The basis of the ELISA is the bond between antigens and antibodies, where antigen derived from a conjugate of Ig G and antibodies derived from serum specimens. After the specimens are washed to clean the sample of material (HRP) and then labeled IgG antibody conjugate. This conjugate can bind to specific HSV-II antibodies. immune complex is formed by bonding a plus conjugate Tetramethylbenzidine (TMB), which will give a blue reaction. Sulfuric acid added to stop the reaction that would give a yellow reaction. Reading of reactions carried out with mikrowell ELISA plate reader with a wavelength of 450 nm.
Interpretation of results:

  • If there are antibodies to HSV-II means that once infected with HSV-II, the virus dormant in the sacral nerve and the patient was suffering from genital herpes.

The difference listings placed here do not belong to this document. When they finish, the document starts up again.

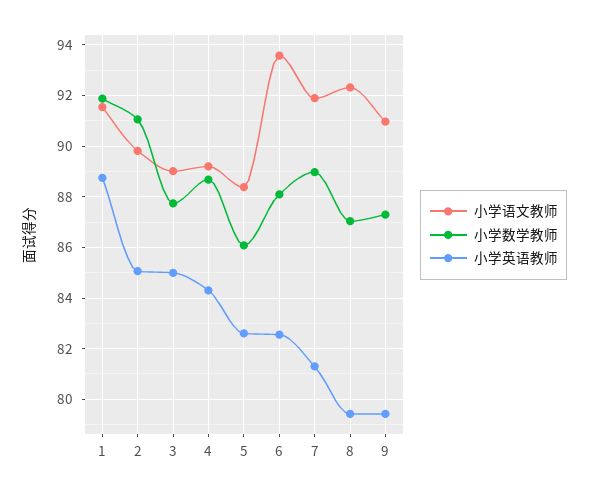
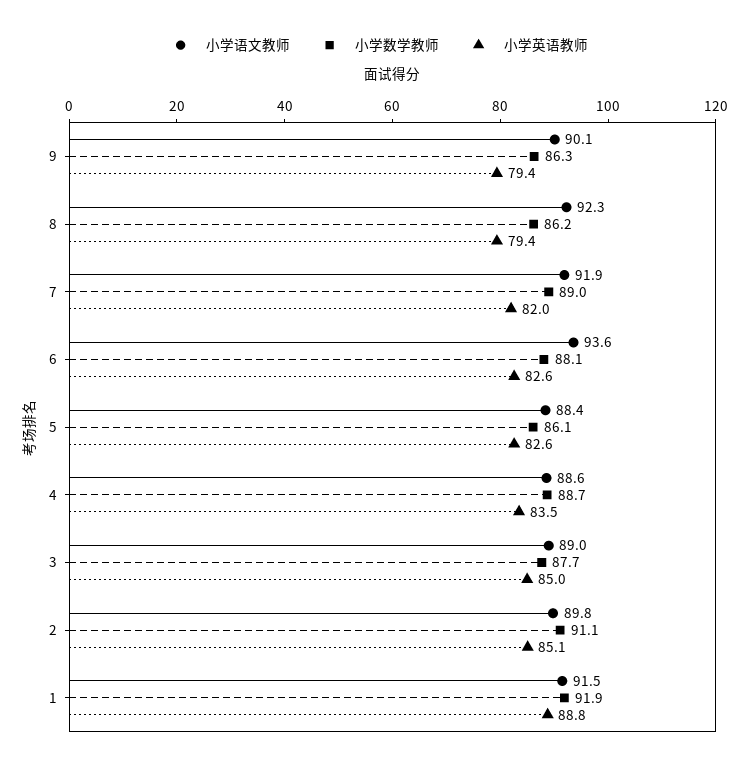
  {
    "小学语文教师": {
      "1": 91.5,
      "2": 89.8,
      "3": 89,
-     "4": 89.25,
+     "4": 88.6,
      "5": 88.4,
      "6": 93.6,
      "7": 91.9,
      "8": 92.3,
-     "9": 91
+     "9": 90.1
    },
    "小学数学教师": {
      "1": 91.9,
      "2": 91.1,
      "3": 87.7,
      "4": 88.7,
      "5": 86.1,
      "6": 88.1,
      "7": 89,
-     "8": 87,
+     "8": 86.2,
-     "9": 87.25
+     "9": 86.3
    },
    "小学英语教师": {
      "1": 88.8,
      "2": 85.1,
      "3": 85,
-     "4": 84.25,
+     "4": 83.5,
      "5": 82.6,
      "6": 82.6,
-     "7": 81.25,
+     "7": 82,
      "8": 79.4,
      "9": 79.4
    }
  }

  • If antibodies to HSV-II, no mean 95-98% you do not suffer from genital herpes unless you've just infected with HSV-II because of new antibodies will be formed 6 weeks later, even some individuals (1 out of 5) only able to form antibodies after 6 months, therefore it is better to repeat examination 6-8 weeks later.
  • If there are antibodies to HSV-I mean you have an infection of HSV-I. These antibodies could not detect the virus dormant. In most people (> 90%) virus is present in the mouth and eye nerves. Some people who have the infection on genital HSV-I may have antibodies from HSV-I infection on the genital area.

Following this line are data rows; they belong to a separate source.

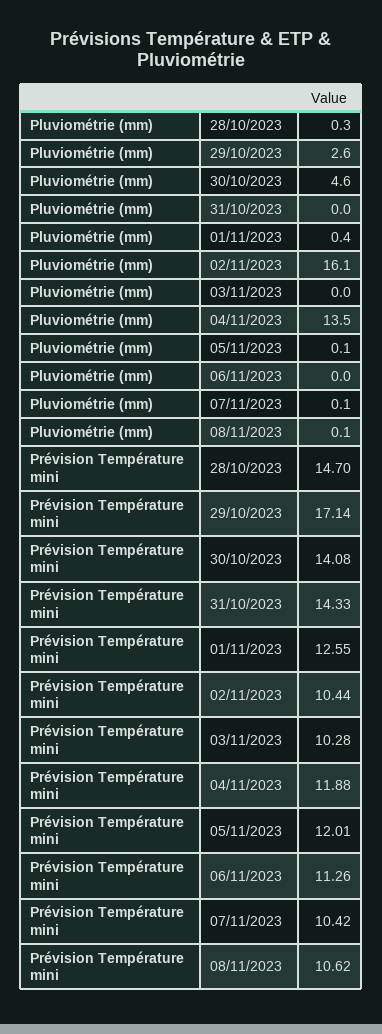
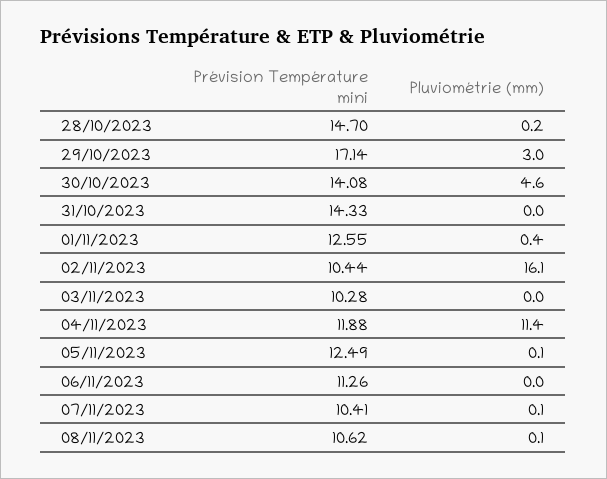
  {
    "Pluviométrie (mm)": {
-     "28/10/2023": 0.3,
+     "28/10/2023": 0.2,
-     "29/10/2023": 2.6,
+     "29/10/2023": 3,
      "30/10/2023": 4.6,
      "31/10/2023": 0,
      "01/11/2023": 0.4,
      "02/11/2023": 16.1,
      "03/11/2023": 0,
-     "04/11/2023": 13.5,
+     "04/11/2023": 11.4,
      "05/11/2023": 0.1,
      "06/11/2023": 0,
      "07/11/2023": 0.1,
      "08/11/2023": 0.1
    },
    "Prévision Température mini": {
      "28/10/2023": 14.7,
      "29/10/2023": 17.14,
      "30/10/2023": 14.08,
      "31/10/2023": 14.33,
      "01/11/2023": 12.55,
      "02/11/2023": 10.44,
      "03/11/2023": 10.28,
      "04/11/2023": 11.88,
-     "05/11/2023": 12.01,
+     "05/11/2023": 12.49,
      "06/11/2023": 11.26,
-     "07/11/2023": 10.42,
+     "07/11/2023": 10.41,
      "08/11/2023": 10.62
    }
  }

  • If there are no antibodies to HSV-I and HSV-II, you are not infected with HSV-I and HSV-II, but one day you may be infected. But it is possible that you've just infected but not yet formed antibodies.
  • In primary infection, antibodies to HSV-I and II can be detected in the early days after the onset of the disease. Seroconversion to the content of Ig M and IgG antibodies required as detection of primary infection, in addition to specific IgA antibodies can also be detected following the formation of IgM and IgG antibodies. When the infection runs, IgM and IgA antibodies have not detected a few weeks and months when the individual has had IgG antibodies that persist in the body for a lifetime and in high titer. Another serological patterns prove the content of IgG, IgM and IgA in cases of reactivation of latent infection or reinfection period. Most of the serum samples taken within 7-10 days after infection showed a significant increase in IgG antibodies. Increased levels of IgA antibodies are also frequently encountered, the increase in IgA seroconversion also occurred in cases where elevated levels of IgG showed that the serum samples infected with HSV serologic.
Western Blot Test
Western Blot test is very accurate test to detect HSV, but more expensive than other tests and takes longer to Interpretation. This test is the gold standard method in the examination of antibodies. This test is only used as a reference and confirm if the tests by ELISA showed dubious results. This test has the accuracy to specifically conclude that the sample truly contains antibodies against specific proteins of the virus.

Biokit HSV-II
Biokit test is a test to detect antibodies to HSV type II. This test is a rapid test, only approximately takes 10 minutes and the results are also quickly shown. Positive results are indicated by two red colors that are thinner when compared with controls. If antibodies to HSV-II does not exist, then only one color appears red. If only contain antibodies to HSV-I, then there would be only one red mark. If there is no red mark then the test is invalid and must be repeated.